Caminhos para estudar e trabalhar na Austrália são apresentados em Aichi

Publicado em 01/10/2025
Por Silvio Mori
Workshop foi conduzido pelo empresário e ex-dekassegui Alberto Uesugi, que já encaminhou mais de 5 mil pessoas para a Oceania

No último domingo (28), o workshop “Tudo sobre estudar e trabalhar na Austrália” reuniu, no Minakuru Hiroba Kariya, um público interessado em planejar estudos e carreira no país.

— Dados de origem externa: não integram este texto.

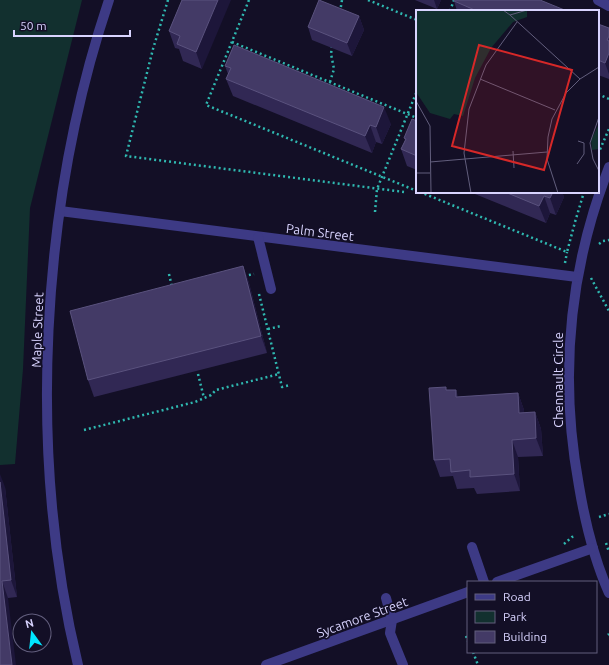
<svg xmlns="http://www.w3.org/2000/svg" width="609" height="665" font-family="Ubuntu,sans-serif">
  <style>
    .green { fill: #12302f }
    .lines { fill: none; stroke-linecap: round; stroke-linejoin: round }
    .path { stroke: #2fb8b0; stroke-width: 2.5; stroke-dasharray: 2 3; stroke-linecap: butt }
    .minor { stroke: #3d3a85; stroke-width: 10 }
    .wall { fill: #312854 }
    .shaded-wall { fill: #1d163a }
    .building { fill: #433a66; stroke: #5a527e }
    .labels { text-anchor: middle; stroke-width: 3.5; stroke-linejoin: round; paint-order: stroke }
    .street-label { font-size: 13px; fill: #d9d4ff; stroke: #130f26 }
    .inset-road { fill: none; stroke: #625e7d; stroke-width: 1 }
    .view { fill: #d62828; fill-opacity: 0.15; stroke: #d62828; stroke-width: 2 }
    .inset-edge { fill: none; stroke: #d9d4ff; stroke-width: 2 }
  </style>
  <rect width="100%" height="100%" fill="#130f26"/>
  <path class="green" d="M0 0H82L30 208 23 369 15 464 0 465Z"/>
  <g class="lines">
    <g class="path">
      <path d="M168 0 153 49 126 156 404 192"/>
      <path d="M249 0 206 105 417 191"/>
      <path d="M368 0 417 20"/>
      <path d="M450 11 454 0"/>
      <path d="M340 12 342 0"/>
      <path d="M232 42 417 118"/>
      <path d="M330 82 334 69 331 54 332 46"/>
      <path d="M598 94 609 99"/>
      <path d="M598 154 609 129"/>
      <path d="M420 192 567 252 575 222 584 192"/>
      <path d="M375 212 377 189 417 91"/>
      <path d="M599 244 603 241 609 240"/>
      <path d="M565 263 567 252"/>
      <path d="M169 274 172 287"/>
      <path d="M244 276 254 274"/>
      <path d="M591 278 609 311"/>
      <path d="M259 294 282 387 290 385"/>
      <path d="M268 329 281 326"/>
      <path d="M198 374 204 398"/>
      <path d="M84 430 195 402 211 395 216 390 279 374"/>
      <path d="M599 517 609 514"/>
      <path d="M606 543 609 552"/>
      <path d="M564 544 572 537 576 536"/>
      <path d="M608 635 609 634"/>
      <path d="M466 636 468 641"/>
      <path d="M473 652 478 665"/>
    </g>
    <g class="minor">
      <path d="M598 0 609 6"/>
      <path d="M609 167C569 270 559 377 579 486 585 522 594 559 609 593"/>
      <path d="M60 211 577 277"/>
      <path d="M258 237 271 289"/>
      <path d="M472 547 484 582"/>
      <path d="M497 582 593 548"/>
      <path d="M386 598 392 620 390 633 403 665"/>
      <path d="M78 665C27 454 40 205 109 0"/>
      <path d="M266 665 468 592"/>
    </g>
  </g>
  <g class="wall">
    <path d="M182 0 202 69 183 61 179 49 175 48 169 31Z"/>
    <path d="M415 0H441L437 9Z"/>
    <path d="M454 1 567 11H457Z"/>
    <path d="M359 16 364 30 352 56 312 40 308 27Z"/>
    <path d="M598 24 609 28V79L598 75Z"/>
    <path d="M225 66 391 124 382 144 376 142 372 153 233 96 226 79 228 74Z"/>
    <path d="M417 121V170L407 166 401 149 405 140 404 138Z"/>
    <path d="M470 192H562L564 197 556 215 550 213 546 223Z"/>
    <path d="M243 266 249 283 267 353 94 397 88 380Z"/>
    <path d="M447 390 458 397 518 393 524 410V413L535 412 541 429 543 456 518 457 520 491 477 494 474 488 457 489 453 476 440 477 434 460Z"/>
    <path d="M5 487 17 597 8 598 0 665Z"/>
  </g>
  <g class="shaded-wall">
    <path d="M218 0H231L202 69 196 52Z"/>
    <path d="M434 0H441L437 9Z"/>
    <path d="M359 16 364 30 352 56 347 43Z"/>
    <path d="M609 53V74L605 63Z"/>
    <path d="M384 107 391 124 382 144 376 127Z"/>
    <path d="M370 125 376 142 372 153 365 136Z"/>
    <path d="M553 192H562L564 197 556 215 550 198Z"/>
    <path d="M544 196 550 213 546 223 539 206Z"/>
    <path d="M243 266 249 283 267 353 261 336Z"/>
    <path d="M456 390 462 407 456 397Z"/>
    <path d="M518 393 524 410 525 430 519 413Z"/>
    <path d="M535 412 541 429 543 456 536 438Z"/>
    <path d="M512 440 518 457 520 491 514 474Z"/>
    <path d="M0 474 5 487 17 597 11 580 0 482Z"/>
    <path d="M2 581 8 598 16 665H12Z"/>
  </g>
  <g class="building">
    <path d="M182 0H218L196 52 177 44 180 36 169 31Z"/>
    <path d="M319 0 359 16 347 43 308 27Z"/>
    <path d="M454 0H540L567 11H477L454 1Z"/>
    <path d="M598 24 609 28V36L607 40 609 41V53L605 63 598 60Z"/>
    <path d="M234 45 384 107 376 127 370 125 365 136 226 79 231 68 225 66Z"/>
    <path d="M412 119 417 121V156L401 149 406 139 404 138Z"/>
    <path d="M505 192H553L550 198 544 196 539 206Z"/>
    <path d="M243 266 261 336 88 380 70 311Z"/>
    <path d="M446 387V390H456V397L518 393 519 413 535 412 536 438 512 440 514 474 470 477V470L451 472 450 459 434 460 429 388Z"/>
    <path d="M0 482 11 580 2 581 12 665H0Z"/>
  </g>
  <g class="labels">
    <g class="street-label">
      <text transform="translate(320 232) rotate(7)" y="5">Palm Street</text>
      <text transform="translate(37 330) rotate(-88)" y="5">Maple Street</text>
      <text transform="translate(558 380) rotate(-90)" y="5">Chennault Circle</text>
      <text transform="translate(362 617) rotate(-20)" y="5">Sycamore Street</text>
    </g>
  </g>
  <g transform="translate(416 10)">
    <rect width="183" height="183" fill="#130f26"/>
    <path d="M0 0H111V7L97 12 75 38 59 68 47 106 38 104 34 109 14 103 0 82ZM183 114V139L176 140 175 130Z" fill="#12302f"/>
    <path class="inset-road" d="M87 0 94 5 111 0M94 5 164 69M64 69 139 100M0 91 14 116 15 183M183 107 174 133 177 149 183 161M97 141 98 158M14 152 131 142M161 154 168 144V133L162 131M0 163H14M55 183 48 143 53 99 70 55 101 12M142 183 131 149 132 127 136 109 150 83 164 69 183 57"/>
    <path class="view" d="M63 35 156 60 128 160 36 136Z"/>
    <rect width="183" height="183" class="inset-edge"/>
  </g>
  <rect x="467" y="581" width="130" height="72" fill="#130f26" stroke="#625e7d"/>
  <rect x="475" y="594" width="20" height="6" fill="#3d3a85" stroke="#625e7d"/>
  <text x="503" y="601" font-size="12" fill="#d9d4ff">Road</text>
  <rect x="475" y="611" width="20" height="12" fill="#12302f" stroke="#625e7d"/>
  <text x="503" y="621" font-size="12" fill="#d9d4ff">Park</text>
  <rect x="475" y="631" width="20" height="12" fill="#433a66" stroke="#625e7d"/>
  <text x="503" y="641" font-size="12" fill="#d9d4ff">Building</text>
  <g transform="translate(32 633) rotate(345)"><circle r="19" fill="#130f26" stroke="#625e7d"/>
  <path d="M0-3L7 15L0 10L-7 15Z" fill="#00e5ff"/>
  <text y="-6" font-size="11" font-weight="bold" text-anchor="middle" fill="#d9d4ff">N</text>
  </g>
  <path d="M14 30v6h116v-6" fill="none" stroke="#d9d4ff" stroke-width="2"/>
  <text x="20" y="30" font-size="12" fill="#d9d4ff" stroke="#130f26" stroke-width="3" paint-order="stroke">50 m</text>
</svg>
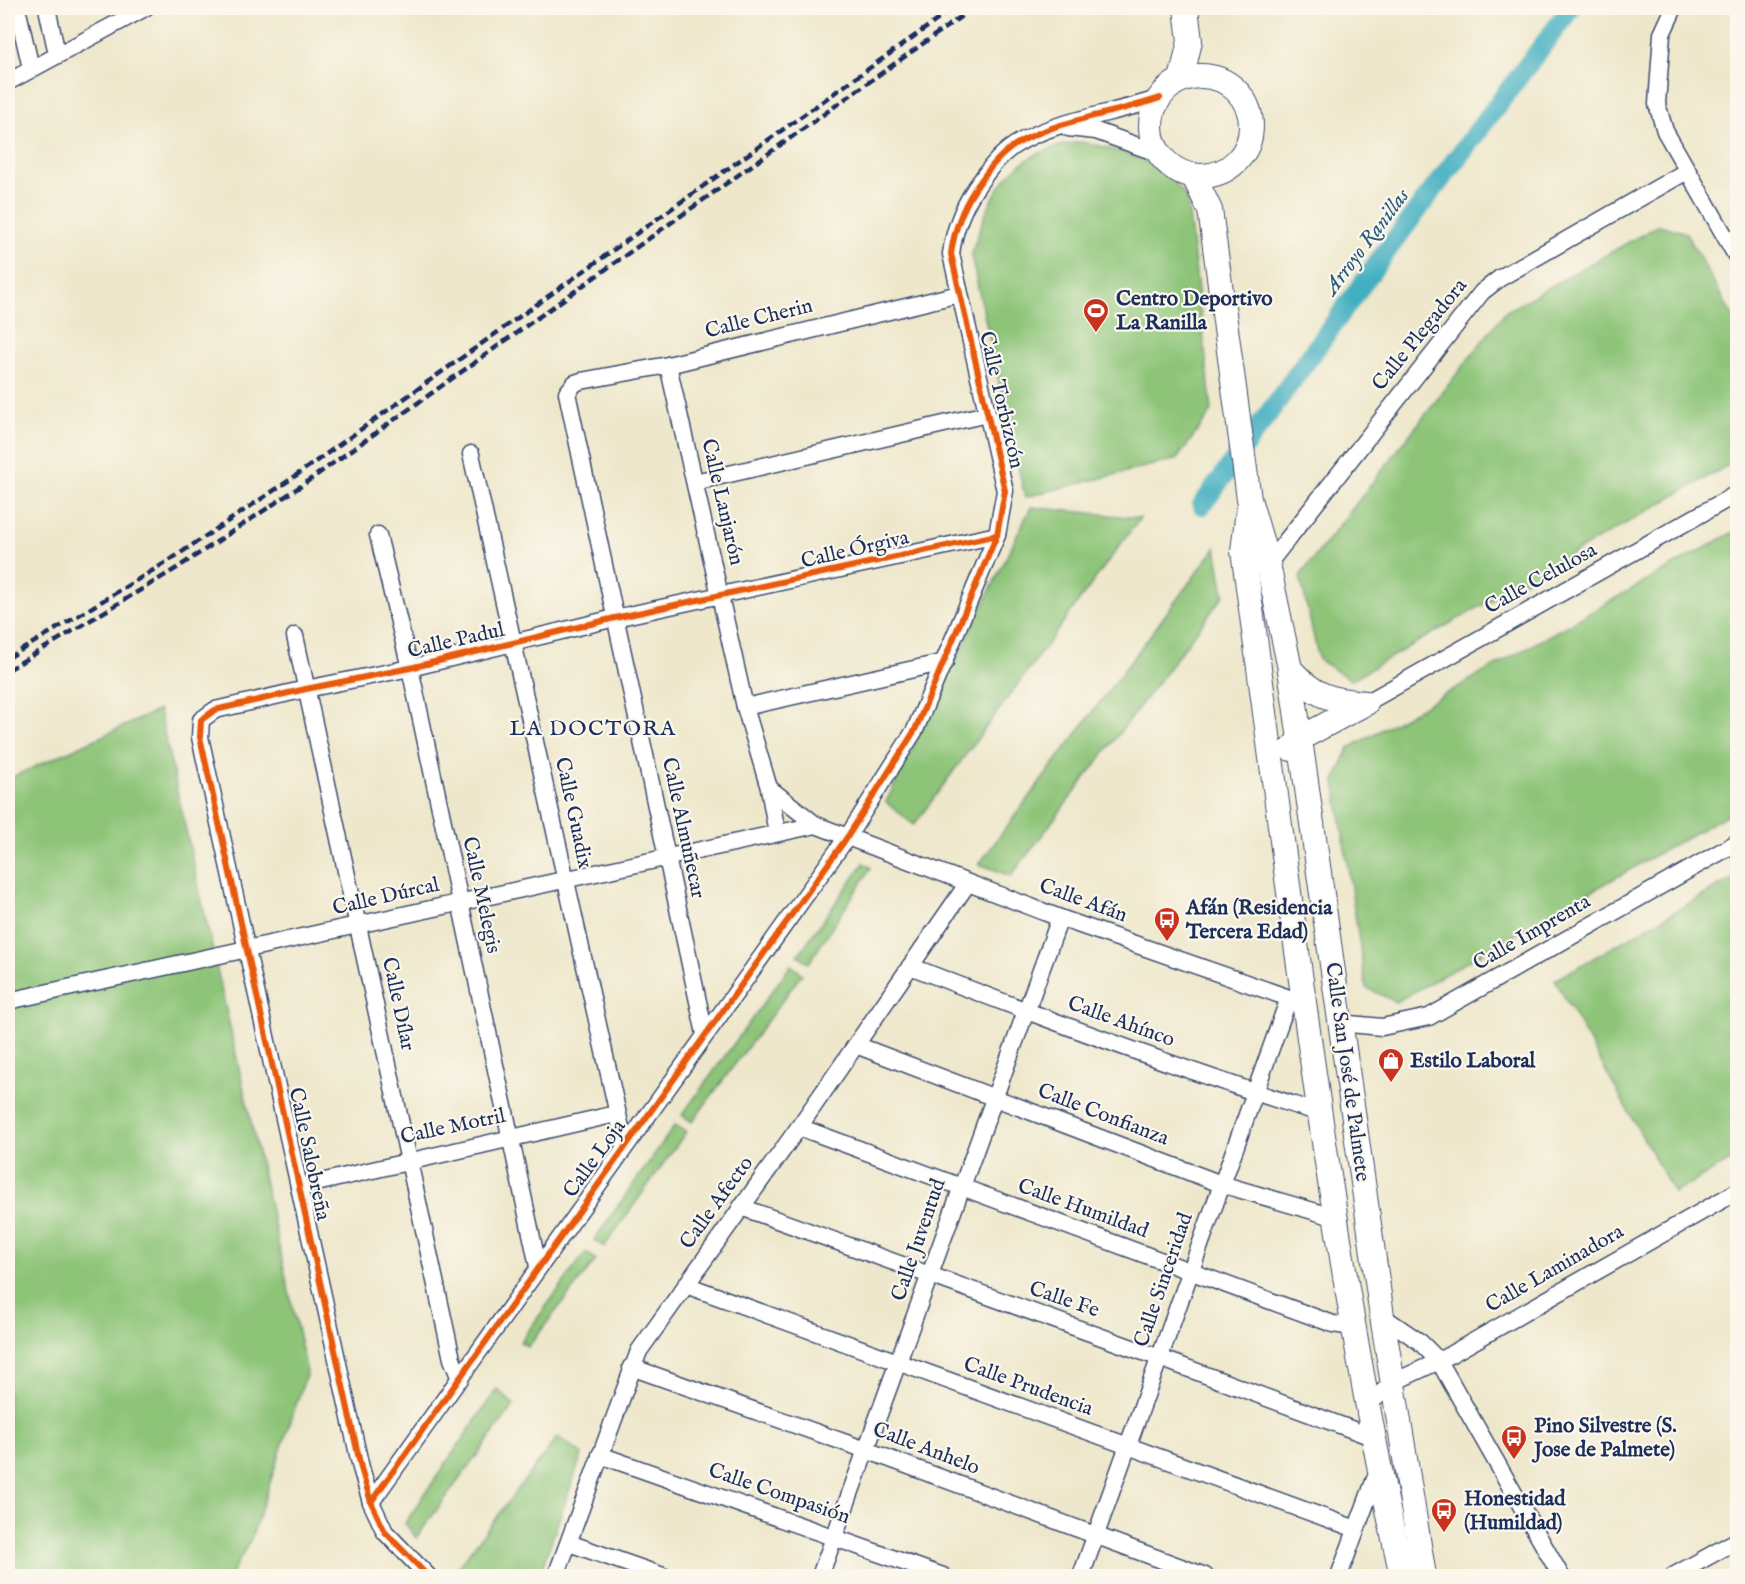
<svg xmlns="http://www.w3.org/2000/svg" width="1745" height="1584" font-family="'IM FELL English',serif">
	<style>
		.green { fill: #8dc478; stroke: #547a6b; stroke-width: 1.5 }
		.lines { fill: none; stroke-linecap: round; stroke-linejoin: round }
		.canal { stroke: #43afc1; stroke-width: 20 }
		.street-casing { stroke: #3b4b6e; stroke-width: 19 }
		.secondary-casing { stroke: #3b4b6e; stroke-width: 26 }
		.street { stroke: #fff; stroke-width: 16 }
		.secondary { stroke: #fff; stroke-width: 24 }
		.rail { stroke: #1b2f5e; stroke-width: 4.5; stroke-dasharray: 9 4.5; stroke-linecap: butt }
		.cycleway-casing { stroke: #fbf7ec; stroke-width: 10 }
		.cycleway { stroke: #e8590c; stroke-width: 6 }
		.labels { text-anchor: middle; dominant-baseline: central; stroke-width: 4.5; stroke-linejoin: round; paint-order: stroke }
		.poi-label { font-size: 21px; font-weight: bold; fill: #1b2f5e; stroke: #fbf7ec; text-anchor: start }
		.street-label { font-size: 21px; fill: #1b2f5e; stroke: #fbf7ec }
		.water-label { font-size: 22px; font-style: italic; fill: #295c81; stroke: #fbf7ec }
		.neighbourhood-label { font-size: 22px; letter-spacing: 1.5px; fill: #1b2f5e; stroke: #fbf7ec }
	</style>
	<rect width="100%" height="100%" fill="#fbf7ec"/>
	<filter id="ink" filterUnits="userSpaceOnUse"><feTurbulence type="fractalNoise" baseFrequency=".0167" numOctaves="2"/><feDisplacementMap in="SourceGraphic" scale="12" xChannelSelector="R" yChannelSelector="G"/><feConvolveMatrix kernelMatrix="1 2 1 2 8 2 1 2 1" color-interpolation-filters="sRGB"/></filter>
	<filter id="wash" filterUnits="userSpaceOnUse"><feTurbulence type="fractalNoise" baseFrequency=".008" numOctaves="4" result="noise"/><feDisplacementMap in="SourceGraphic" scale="24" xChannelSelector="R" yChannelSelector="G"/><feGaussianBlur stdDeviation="1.35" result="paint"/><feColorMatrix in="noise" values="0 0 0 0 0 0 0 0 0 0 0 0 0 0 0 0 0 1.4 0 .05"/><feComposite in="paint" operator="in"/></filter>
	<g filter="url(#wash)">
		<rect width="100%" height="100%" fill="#eee7cb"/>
		<g class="green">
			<path d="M1081 142C1122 150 1162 161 1187 198L1212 411 1177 459 1025 497 971 256C990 193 1008 151 1081 142Z"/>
			<polygon points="1659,225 1686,233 1737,324 1737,460 1351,680 1319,660 1300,576 1505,312"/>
			<polygon points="1031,507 1140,518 914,825 886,802"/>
			<polygon points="1737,530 1737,809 1396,1002 1366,988 1335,781 1349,748"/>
			<polygon points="1216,547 1224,595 1011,876 979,864"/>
			<polygon points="159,710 307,1372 251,1539 230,1576 8,1576 8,779"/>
			<polygon points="864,863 871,868 809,963 798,955"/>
			<polygon points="1737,876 1737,1157 1674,1193 1555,980"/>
			<polygon points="791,965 802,974 692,1122 682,1115"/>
			<polygon points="675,1125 686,1132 604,1247 594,1240"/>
			<polygon points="586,1252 596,1260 528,1347 520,1342"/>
			<polygon points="497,1389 514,1405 416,1538 405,1523"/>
			<polygon points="558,1437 582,1454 539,1576 451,1576"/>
		</g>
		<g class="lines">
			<polyline class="canal" points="1202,505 1385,253 1571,8"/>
		</g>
	</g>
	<g filter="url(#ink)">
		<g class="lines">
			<defs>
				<g id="street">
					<polyline points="17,8 31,68"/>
					<polyline points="47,8 57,54"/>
					<polyline points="1674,8 1662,34 1657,104 1665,131 1738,259"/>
					<polyline points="8,82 145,8"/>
					<polyline points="1068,128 1096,131 1160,154"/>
					<polyline points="668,365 745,707 769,788 777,833"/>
					<polyline points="471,454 625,1146"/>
					<polyline points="695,482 987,414"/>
					<polyline points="378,535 410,668 538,1266"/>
					<polyline points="1268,564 1482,292 1500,278 1687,171"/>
					<polyline points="295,636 452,1359 460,1379"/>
					<polyline points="1366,703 1738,493"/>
					<polyline points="745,707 945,662"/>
					<polyline points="769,788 816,825 1060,918 1289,998 1298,999"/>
					<path d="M910 966C1045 1019 1181 1070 1320 1113"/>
					<polyline points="8,1001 816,825"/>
					<polyline points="1339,1023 1382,1027 1429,1017 1738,842"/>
					<polyline points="705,1034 567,393 575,383 581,381 668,365 959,294"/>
					<polyline points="856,1045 1221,1184 1337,1218"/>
					<polyline points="799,1127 1333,1324 1353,1327"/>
					<polyline points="299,1187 616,1114"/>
					<polyline points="741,1207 1160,1358 1372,1437"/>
					<polyline points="686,1285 1356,1529"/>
					<polyline points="1382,1316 1420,1342 1439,1361 1561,1576"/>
					<polyline points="631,1367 866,1450 1205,1576"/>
					<polyline points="1367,1406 1392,1383 1439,1361 1738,1191"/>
					<polyline points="600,1455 943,1576"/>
					<path d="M371 1502 848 836 915 730 997 535 1005 491 951 254C954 230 962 209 975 189 986 173 998 156 1015 145 1055 120 1115 114 1160 98"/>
					<polyline points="569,1543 663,1576"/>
					<polyline points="428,1576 385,1532 371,1502 361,1468 200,737 201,720 215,710 306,689 410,668 615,618 997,535"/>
					<polyline points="556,1576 639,1351 799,1127 968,883"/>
					<polyline points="820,1576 1060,918"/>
					<polyline points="1081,1576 1289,998"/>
					<polyline points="1339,1576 1379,1468"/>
					<polyline points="1673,1576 1738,1540"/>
				</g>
				<g id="secondary">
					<circle cx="1201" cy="126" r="50"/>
					<polyline points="1181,80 1190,41 1186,8"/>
					<polyline points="1193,175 1210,210 1249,499 1268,564 1290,669 1382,1316 1424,1576"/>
					<path d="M1248 510 1243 551C1291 893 1328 1239 1402 1576"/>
					<path d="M1290 669C1315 697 1330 700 1366 703"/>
					<polyline points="1291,749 1301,738 1366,703"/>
				</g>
			</defs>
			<use href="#street" class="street-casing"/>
			<use href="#secondary" class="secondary-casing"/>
			<use href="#street" class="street"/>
			<use href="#secondary" class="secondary"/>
			<g class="rail">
				<polyline points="8,658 170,560 291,479 954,8"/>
				<polyline points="8,670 177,568 301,486 973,8"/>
			</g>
			<defs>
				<g id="cycleway">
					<path d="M371 1502 848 836 915 730 997 535 1005 491 951 254C954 230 962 209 975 189 986 173 998 156 1015 145 1055 120 1115 114 1160 98"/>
					<polyline points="428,1576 385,1532 371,1502 361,1468 200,737 201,720 215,710 306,689 410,668 615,618 997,535"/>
				</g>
			</defs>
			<use href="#cycleway" class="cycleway-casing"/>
			<use href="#cycleway" class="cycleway"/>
		</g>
	</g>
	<defs>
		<symbol id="stadium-pin" viewBox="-11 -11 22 30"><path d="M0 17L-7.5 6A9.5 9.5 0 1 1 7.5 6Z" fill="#c8321e" stroke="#fbf7ec"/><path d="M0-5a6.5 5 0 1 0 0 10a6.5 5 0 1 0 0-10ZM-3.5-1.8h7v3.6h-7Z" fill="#fff"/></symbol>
		<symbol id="bus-pin" viewBox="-11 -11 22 30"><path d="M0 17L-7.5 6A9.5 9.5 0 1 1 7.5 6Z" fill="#c8321e" stroke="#fbf7ec"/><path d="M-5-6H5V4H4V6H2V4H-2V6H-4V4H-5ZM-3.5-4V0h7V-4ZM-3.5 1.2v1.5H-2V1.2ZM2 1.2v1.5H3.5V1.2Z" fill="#fff"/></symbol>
		<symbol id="shop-pin" viewBox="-11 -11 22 30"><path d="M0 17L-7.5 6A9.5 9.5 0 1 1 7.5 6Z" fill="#c8321e" stroke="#fbf7ec"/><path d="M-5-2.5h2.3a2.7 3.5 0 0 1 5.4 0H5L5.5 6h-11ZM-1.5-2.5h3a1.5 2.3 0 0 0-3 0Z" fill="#fff"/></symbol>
	</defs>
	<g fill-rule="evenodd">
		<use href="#stadium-pin" x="1081" y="296" width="30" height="40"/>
		<use href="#bus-pin" x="1152" y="905" width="30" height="40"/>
		<use href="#shop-pin" x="1376" y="1046" width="30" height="40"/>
		<use href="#bus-pin" x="1499" y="1423" width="30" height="40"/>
		<use href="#bus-pin" x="1429" y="1496" width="30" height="40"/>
	</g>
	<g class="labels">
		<g class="poi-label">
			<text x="1116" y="299">Centro Deportivo<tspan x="1116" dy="24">La Ranilla</tspan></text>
			<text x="1186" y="908">Afán (Residencia<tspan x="1186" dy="24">Tercera Edad)</tspan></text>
			<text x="1410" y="1061">Estilo Laboral</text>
			<text x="1534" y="1426">Pino Silvestre (S.<tspan x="1534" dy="24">Jose de Palmete)</tspan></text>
			<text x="1464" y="1499">Honestidad<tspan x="1464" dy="24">(Humildad)</tspan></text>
		</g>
		<g class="street-label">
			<text transform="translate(759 319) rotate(-14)">Calle Cherin</text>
			<text transform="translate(1420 335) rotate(-51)">Calle Plegadora</text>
			<text transform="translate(1001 400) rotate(77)">Calle Torbizcón</text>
			<text transform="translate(722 502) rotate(77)">Calle Lanjarón</text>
			<text transform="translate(855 550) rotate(-13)">Calle Órgiva</text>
			<text transform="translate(1541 579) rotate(-29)">Calle Celulosa</text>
			<text transform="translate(456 641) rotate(-13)">Calle Padul</text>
			<text transform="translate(573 813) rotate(78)">Calle Guadix</text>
			<text transform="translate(683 828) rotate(78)">Calle Almuñecar</text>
			<text transform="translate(481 895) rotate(78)">Calle Melegis</text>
			<text transform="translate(386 897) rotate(-13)">Calle Dúrcal</text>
			<text transform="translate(1083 901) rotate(20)">Calle Afán</text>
			<text transform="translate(1532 933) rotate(-30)">Calle Imprenta</text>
			<text transform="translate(398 1004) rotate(78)">Calle Dílar</text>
			<text transform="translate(1121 1022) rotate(20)">Calle Ahínco</text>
			<text transform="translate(1347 1072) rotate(82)">Calle San José de Palmete</text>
			<text transform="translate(1103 1115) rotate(21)">Calle Confianza</text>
			<text transform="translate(453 1127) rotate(-12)">Calle Motril</text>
			<text transform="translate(309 1154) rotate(78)">Calle Salobreña</text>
			<text transform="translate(595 1159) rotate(-54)">Calle Loja</text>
			<text transform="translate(717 1203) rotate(-54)">Calle Afecto</text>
			<text transform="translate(1083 1209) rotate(20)">Calle Humildad</text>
			<text transform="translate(919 1240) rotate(-71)">Calle Juventud</text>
			<text transform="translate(1555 1269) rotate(-30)">Calle Laminadora</text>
			<text transform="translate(1164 1280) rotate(-71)">Calle Sinceridad</text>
			<text transform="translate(1064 1300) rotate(19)">Calle Fe</text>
			<text transform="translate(1028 1387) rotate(20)">Calle Prudencia</text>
			<text transform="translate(926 1449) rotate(21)">Calle Anhelo</text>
			<text transform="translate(779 1494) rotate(19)">Calle Compasión</text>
		</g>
		<g class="water-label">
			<text transform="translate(1367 242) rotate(-53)">Arroyo Ranillas</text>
		</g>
		<g class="neighbourhood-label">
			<text x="593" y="729">LA DOCTORA</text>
		</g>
	</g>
	<rect width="1745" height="1584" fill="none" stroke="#fbf7ec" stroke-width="30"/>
</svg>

As dicas foram dadas pelo empresário Alberto Uesugi, brasileiro, ex-dekassegui e residente na Austrália, que acumula a experiência de já ter orientado mais de 5 mil pessoas em processos de intercâmbio para a Oceania.

Ao longo do encontro, Uesugi detalhou as etapas de preparação, os requisitos para o visto de estudante, os trâmites acadêmicos e destacou o papel central do inglês para a inserção no mercado de trabalho australiano. Em formato expositivo e de perguntas e respostas, o empresário esclareceu dúvidas de participantes, muitos com planos de mudança para a Austrália com foco em oportunidades profissionais.

Segundo ele, a principal inquietação de quem sonha com um intercâmbio — ou com uma nova vida na “terra dos cangurus” — gira em torno de o que exatamente fazer no país, quais resultados esperar e como garantir retorno para um investimento frequentemente alto.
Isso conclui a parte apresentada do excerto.